Loosely defining runways as paved or un-paved roads, dry river beds, or fields, Air Serv has safely and reliably increased the reach of humanitarian workers by providing aviation services—including transportation of goods, services, and relief workers; medical evacuations; and repatriation of displaced persons. Their nimble fleet of small aircraft—Twin Otters, Cessna Caravans, Beechcraft King Air, and Embraer 120s—safe and suitable for takeoff and landing on short runways, has powered this nonprofit organization to some amazing statistics. In the last decade alone, more than 230,000 passengers and 1,600 metric tons of supplies have reached their intended destination via Air Serv.
“When access is most difficult because of complex emergencies and natural disasters, humanitarian workers turn to Air Serv,” said experienced aviation professional James R. Plaxton, CEO of Air Serve. Plaxton joined Air Serv in 2007 as a volunteer consultant and was tapped by the board as full-time CEO in June 2008. “They are confident knowing our professional staff can safely fly our planes in and out of challenging situations.”
From its start in Ethiopia nearly 25 years ago, Air Serv has performed vital flight operations in 36 countries across Eastern Europe, Africa, the Middle East, the Americas, and Asia. Currently Air Serv is providing services in Chad, Mozambique, Congo, Uganda, and Iraq, where the first non-military flight after the 2003 outbreak of war was operated by Air Serv.

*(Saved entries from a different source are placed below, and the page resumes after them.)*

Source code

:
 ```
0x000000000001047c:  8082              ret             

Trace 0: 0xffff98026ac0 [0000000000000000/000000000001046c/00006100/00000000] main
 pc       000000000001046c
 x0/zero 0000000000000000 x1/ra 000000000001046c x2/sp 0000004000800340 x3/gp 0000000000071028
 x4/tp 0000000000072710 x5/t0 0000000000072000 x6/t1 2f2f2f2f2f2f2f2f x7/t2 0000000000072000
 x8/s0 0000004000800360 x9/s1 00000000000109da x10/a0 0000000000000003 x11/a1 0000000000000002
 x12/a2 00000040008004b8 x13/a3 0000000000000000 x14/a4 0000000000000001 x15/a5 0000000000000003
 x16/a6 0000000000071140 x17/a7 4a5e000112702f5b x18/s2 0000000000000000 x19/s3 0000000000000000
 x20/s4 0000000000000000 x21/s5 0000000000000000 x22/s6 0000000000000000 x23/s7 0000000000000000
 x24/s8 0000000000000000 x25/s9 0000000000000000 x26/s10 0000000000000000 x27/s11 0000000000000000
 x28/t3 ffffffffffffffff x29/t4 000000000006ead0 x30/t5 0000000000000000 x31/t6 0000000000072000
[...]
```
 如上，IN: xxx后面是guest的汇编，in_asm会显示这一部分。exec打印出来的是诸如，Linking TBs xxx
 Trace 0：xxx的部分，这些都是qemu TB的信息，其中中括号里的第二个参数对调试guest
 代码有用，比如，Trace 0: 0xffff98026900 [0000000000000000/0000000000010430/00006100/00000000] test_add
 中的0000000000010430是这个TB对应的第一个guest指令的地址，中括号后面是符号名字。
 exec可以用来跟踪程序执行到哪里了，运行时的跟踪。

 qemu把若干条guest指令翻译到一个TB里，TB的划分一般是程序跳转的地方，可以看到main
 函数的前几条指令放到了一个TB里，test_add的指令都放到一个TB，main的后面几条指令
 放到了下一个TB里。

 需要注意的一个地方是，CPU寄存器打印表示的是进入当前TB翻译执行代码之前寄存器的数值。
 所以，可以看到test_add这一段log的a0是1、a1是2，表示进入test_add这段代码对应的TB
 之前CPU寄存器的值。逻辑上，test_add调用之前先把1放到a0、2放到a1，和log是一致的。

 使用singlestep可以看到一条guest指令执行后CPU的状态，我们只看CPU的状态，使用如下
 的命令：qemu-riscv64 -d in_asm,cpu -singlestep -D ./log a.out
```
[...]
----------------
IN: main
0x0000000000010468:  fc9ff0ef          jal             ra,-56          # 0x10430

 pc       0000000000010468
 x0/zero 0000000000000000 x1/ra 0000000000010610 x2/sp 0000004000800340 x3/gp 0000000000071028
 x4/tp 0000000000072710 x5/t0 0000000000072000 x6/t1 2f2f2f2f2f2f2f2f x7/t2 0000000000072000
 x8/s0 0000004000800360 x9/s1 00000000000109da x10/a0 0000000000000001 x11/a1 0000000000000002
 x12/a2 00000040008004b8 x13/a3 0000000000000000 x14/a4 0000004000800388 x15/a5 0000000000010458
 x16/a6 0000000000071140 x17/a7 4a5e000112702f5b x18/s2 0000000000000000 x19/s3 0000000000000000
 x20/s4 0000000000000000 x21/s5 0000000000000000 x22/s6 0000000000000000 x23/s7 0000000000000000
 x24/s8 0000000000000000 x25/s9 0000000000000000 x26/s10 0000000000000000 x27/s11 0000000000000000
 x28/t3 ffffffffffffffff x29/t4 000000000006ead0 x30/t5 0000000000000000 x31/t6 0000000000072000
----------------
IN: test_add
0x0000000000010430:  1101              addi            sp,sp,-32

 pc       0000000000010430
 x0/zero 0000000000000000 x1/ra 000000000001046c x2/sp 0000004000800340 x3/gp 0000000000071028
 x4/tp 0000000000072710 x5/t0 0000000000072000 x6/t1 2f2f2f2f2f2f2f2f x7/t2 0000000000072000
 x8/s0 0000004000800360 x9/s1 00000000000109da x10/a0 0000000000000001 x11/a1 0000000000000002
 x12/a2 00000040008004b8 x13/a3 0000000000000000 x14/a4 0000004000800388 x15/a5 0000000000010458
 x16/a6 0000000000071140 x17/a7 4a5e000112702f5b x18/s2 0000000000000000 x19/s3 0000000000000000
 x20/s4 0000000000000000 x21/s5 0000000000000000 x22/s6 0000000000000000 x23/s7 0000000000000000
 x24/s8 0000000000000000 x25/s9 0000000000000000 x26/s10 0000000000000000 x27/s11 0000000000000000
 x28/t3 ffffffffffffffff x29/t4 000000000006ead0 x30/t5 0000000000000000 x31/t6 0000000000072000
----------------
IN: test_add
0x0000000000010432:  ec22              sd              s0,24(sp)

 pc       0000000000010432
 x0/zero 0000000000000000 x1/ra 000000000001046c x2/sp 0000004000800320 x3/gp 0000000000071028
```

The organization has flown humanitarian response personnel from more than 200 organizations, as well as celebrities and government officials ranging from then-U.S. Sen. Barack Obama to Angelina Jolie and Don Cheadle. They have partnered with major humanitarian agencies including World Vision, Médecins Sans Frontières (Doctors Without Borders), and the Red Cross to fly in assistance and personnel.
During this time, the humanitarian industry has grown, operations have become more complex, and the needs of the vulnerable have become even greater; yet Air Serv has found it hard to escape the idea of it as a group of swashbuckling “bush pilots,” which does not convey the operation’s reliability and dedication to safety. Air Serv recognized a need to professionalize in order to provide a higher level of service to more agencies and to enable more vulnerable people to access assistance.
Under Plaxton’s immediate guidance, Air Serv began planning and implementing a modernization program to catapult its operations out of the bush leagues and into the majors. Operating under a Part 91 status from the FAA, Air Serv is working to also acquire a Part 135 air operations certificate to cover its expanding global operations serving the humanitarian community.
“It is our goal to be able to respond where the need is greatest,” said Plaxton. To that end, the organization seeks funding that will enable it to operate anywhere there is need, “not just where the donors provide the funding.”
With undesignated response funding, Air Serv will be able to establish short-term disaster-based operations based upon need, while maintaining its ongoing response to crises like Darfur.
With a modern and efficient fleet and tracking, ticketing, and maintenance program, Air Serv is well positioned to fly the humanitarian industry where it needs to go well into the future. With the continued support of the public, the organization will be financially secure enough to expand operations when there is need during a disaster and maintain the highest levels of technology and safety.